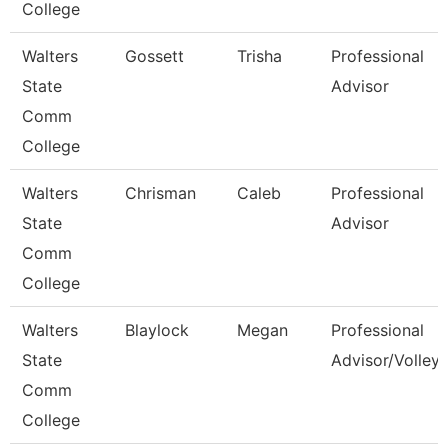
College
Walters
Gossett
Trisha
Professional
State
Advisor
Comm
College
Walters
Chrisman
Caleb
Professional
State
Advisor
Comm
College
Walters
Blaylock
Megan
Professional
State
Advisor/Volleyb
Comm
College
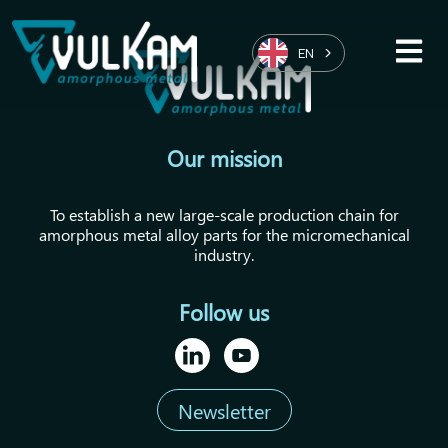
EN
Our mission
To establish a new large-scale production chain for
amorphous metal alloy parts for the micromechanical
industry.
Follow us
Newsletter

Task requirements – Verbatim repeat, images removed: give each entry again exactly as it reads.

Written answer –
College
Walters
Gossett
Trisha
Professional
State
Advisor
Comm
College
Walters
Chrisman
Caleb
Professional
State
Advisor
Comm
College
Walters
Blaylock
Megan
Professional
State
Advisor/Volleyb
Comm
College
EN
Our mission
To establish a new large-scale production chain for
amorphous metal alloy parts for the micromechanical
industry.
Follow us
Newsletter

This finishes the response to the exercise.